We’re not finished with the journey just yet – and this is when the road gets interesting. Now that the Bill has been introduced, we’re getting to work on making sure it’s strong enough to make a difference.
There is plenty to be done! The Bill is only a draft and over the next few months it will go through three stages of parliamentary scrutiny. There will be opportunities for showing public support and for internal advocacy. If your interested in more details, please see our GFN Bill briefing.
What is in the Bill at the moment?
The draft Bill includes two of the 5 Asks for the Bill: putting duties on Local Authorities and an obligation to create National Food Plans. There are also reporting duties placed on Scottish Ministers to keep the parliament updated on the progress of the Food Plans every 2 years,
We believe this will help focus minds and join the dots in the food system, including between food insecurity, public health and workers’ rights. However, there is a number of key things provisions from the Bill.

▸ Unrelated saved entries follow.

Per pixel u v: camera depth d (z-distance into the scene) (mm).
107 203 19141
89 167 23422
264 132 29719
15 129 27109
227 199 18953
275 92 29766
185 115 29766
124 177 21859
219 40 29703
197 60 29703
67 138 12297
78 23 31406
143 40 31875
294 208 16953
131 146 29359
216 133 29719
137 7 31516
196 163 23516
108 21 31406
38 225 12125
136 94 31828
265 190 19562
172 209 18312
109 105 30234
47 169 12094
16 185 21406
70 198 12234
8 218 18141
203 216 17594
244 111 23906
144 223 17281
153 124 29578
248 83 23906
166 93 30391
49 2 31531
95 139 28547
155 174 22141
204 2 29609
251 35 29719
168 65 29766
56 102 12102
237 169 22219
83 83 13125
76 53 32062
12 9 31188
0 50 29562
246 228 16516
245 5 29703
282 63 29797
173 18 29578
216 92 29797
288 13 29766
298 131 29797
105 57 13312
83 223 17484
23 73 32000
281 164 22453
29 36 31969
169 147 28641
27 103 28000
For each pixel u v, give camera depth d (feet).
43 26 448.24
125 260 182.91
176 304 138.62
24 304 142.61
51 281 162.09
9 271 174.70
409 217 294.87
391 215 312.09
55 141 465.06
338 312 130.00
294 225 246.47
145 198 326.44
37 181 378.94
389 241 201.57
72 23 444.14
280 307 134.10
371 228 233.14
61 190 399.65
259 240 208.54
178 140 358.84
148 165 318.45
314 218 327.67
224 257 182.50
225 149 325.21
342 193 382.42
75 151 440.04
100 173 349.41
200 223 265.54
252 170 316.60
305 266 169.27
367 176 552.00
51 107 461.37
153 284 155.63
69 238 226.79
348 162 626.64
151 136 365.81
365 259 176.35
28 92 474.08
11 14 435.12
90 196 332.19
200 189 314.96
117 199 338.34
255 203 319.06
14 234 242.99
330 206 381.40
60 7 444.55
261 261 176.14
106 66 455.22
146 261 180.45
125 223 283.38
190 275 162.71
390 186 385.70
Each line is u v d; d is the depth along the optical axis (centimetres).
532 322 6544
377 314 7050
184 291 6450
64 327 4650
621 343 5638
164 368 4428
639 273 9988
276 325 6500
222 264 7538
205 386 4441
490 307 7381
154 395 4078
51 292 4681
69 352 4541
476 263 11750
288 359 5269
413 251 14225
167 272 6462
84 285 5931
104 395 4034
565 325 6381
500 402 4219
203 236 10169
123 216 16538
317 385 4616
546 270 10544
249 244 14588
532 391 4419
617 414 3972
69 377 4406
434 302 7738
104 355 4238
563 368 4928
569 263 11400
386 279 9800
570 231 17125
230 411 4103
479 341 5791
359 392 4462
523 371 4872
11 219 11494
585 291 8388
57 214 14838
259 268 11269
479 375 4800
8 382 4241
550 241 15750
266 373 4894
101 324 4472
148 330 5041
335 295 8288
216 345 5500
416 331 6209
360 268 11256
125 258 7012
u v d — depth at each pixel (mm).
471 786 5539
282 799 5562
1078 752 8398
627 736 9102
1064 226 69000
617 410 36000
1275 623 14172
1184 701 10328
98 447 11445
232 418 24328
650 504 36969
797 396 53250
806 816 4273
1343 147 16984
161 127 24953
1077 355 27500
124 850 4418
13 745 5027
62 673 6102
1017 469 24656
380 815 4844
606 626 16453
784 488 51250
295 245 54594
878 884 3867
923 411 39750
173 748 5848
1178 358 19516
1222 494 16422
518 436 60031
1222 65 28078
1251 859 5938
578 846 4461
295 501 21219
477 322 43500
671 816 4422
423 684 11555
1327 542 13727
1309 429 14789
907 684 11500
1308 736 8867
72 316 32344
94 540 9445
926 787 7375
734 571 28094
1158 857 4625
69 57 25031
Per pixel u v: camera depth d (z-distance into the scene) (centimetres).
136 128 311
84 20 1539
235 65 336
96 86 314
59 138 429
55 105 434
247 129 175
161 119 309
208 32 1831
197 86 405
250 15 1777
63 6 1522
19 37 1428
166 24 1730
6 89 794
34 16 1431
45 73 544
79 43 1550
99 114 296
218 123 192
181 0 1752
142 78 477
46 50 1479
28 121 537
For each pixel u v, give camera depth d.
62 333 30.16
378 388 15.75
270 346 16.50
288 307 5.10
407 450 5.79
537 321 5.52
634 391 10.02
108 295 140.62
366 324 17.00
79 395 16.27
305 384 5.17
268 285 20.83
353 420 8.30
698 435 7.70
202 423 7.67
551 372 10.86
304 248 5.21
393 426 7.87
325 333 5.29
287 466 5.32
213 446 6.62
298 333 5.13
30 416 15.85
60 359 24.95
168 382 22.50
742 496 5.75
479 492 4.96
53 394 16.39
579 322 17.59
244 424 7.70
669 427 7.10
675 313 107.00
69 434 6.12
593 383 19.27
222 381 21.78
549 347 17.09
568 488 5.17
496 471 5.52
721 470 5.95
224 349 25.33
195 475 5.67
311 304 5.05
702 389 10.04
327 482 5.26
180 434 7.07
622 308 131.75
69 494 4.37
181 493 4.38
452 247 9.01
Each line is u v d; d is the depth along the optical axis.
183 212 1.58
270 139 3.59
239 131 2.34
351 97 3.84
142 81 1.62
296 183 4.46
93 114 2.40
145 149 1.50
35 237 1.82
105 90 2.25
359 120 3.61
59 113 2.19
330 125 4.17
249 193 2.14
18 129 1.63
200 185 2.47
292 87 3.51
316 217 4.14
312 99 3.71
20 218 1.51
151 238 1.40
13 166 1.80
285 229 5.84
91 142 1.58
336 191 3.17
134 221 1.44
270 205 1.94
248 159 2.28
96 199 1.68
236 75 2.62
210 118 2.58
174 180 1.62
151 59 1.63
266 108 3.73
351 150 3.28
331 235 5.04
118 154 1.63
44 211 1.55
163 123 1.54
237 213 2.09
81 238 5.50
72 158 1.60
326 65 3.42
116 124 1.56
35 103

While we welcome the Bill’s introduction, there are a range of measures that are still needed in order to strengthen the Bill. This includes ensuring it is in line with future ambitions with regard to human rights and environmental protection. There are 5 key things we will be calling for:
- clarity of purpose
- accountability through an independent Food Commission
- targets to measure progress
- transparency and parliamentary oversight
- public participation
Looking ahead – hopeful and determined
Each of our asks has a precedent in other Scottish legislation. From the statement of purpose in the Social Security Act 2018, to Scottish Land Commission, to the citizens assembly established by Climate Change Act 2019, there is plenty in our existing policy to draw inspiration from. With no shortage of examples of good practice, there’s no reason Scotland can’t have the food systems Bill we deserve and need.